Date: 2011-01-10 04:53 pm (UTC)
From: [identity profile] mnfaure.livejournal.com
Thanks for that playlist. It lead me on a merry music spree on YouTube.

Date: 2011-01-10 05:00 pm (UTC)
From: [identity profile] asakiyume.livejournal.com
Hee! So glad. Let me know if one particularly strikes your fancy (or if there's one you can't find on YouTube)

Date: 2011-01-11 03:39 am (UTC)
From: [identity profile] behindpyramids.livejournal.com
I feel like the economy is this gray blob of squish and growing it makes me go eeewwww. um, I mean in terms of hearing the phrase.

"but if you have enough things you desperately want to read, you can end up dreading reading, because they all demand your attention, and if you're reading one, you're slighting another--and so it's easier just not to read at all."

yeah! I feel this way about my online reading. I'm always behind and there's always so much to catch up on. In some ways books feel less real to me and come with less pressure.
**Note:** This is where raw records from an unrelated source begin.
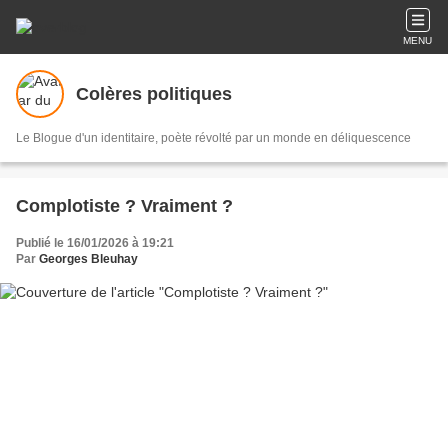
MENU
Colères politiques
Le Blogue d'un identitaire, poète révolté par un monde en déliquescence
Complotiste ? Vraiment ?
Publié le 16/01/2026 à 19:21
Par
Georges Bleuhay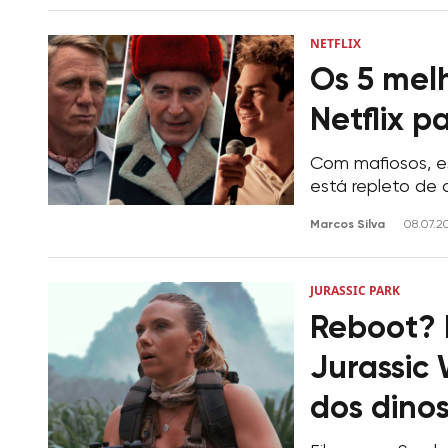
NETFLIX
Os 5 melh
Netflix p
Com mafiosos, es
está repleto de
Marcos Silva
08.07.2
JURASSIC PARK
Reboot? 
Jurassic
dos dino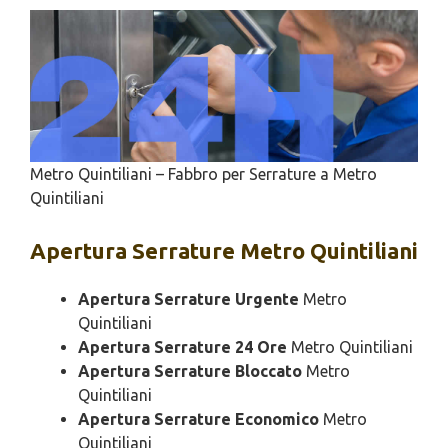
Metro Quintiliani – Fabbro per Serrature a Metro
Quintiliani
Apertura
Serrature Metro Quintiliani
Apertura Serrature Urgente
Metro
Quintiliani
Apertura Serrature 24 Ore
Metro Quintiliani
Apertura Serrature Bloccato
Metro
Quintiliani
Apertura Serrature Economico
Metro
Quintiliani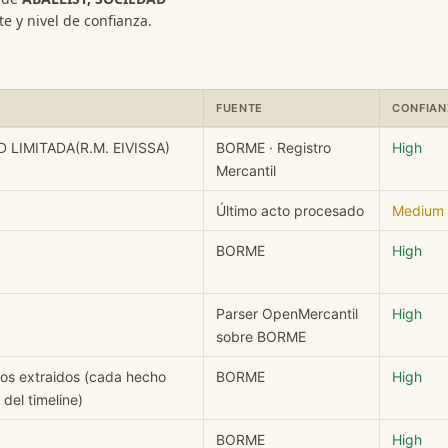
e y nivel de confianza.
FUENTE
CONFIAN
EDAD LIMITADA(R.M. EIVISSA): campo, valor, fuente y nivel de conf
 LIMITADA(R.M. EIVISSA)
BORME · Registro
High
Mercantil
Último acto procesado
Medium
BORME
High
Parser OpenMercantil
High
sobre BORME
hos extraidos (cada hecho
BORME
High
del timeline)
BORME
High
Date: 2011-01-11 06:23 am (UTC)
From: [identity profile] asakiyume.livejournal.com
I have at least two people's book manuscripts, plus a number of people's newly published books, which I haven't finished yet. That feels terrible... but no use just hanging around feeling terrible; I have to get cracking.

I note, though, that I still haven't **actually** concluded even King Spruce, let alone these other things....

Date: 2011-01-12 12:33 am (UTC)
From: [identity profile] skogkatt.livejournal.com
Yeah, I always have this problem, too. And I'm supposedly in two book groups. It's too much reading! And I feel guilty and then I just read the internet. But then I ignore LJ for a day or two and I get guilty about that, so I avoid it, too! It's vicious, this circle. I have two novel manuscripts that really must be read this month. They ought to gazump in front of everything else, I suppose. Am I using gazump right?

Date: 2011-01-12 12:55 am (UTC)
From: [identity profile] asakiyume.livejournal.com
We'd have to get [livejournal.com profile] heleninwales or [livejournal.com profile] wakanomori to say for sure, but my sense of gazumping is that it's not something there's an "ought" about. In the case you describe, you feel obliged to read the manuscripts (not to say that they're not great! but what's driving you is a sense of obligation--or at least, that's how I'm reading what you're saying?) Whereas, gazumping is when something barges its way in front. So like, if a book came out that you were absolutely DYING to read, and you dropped LJ, dropped all your other reading obligations, and dropped your book groups, *that* would be gazumping. --at least, that's my impression, but as I say, I'm not a native speaker in this case!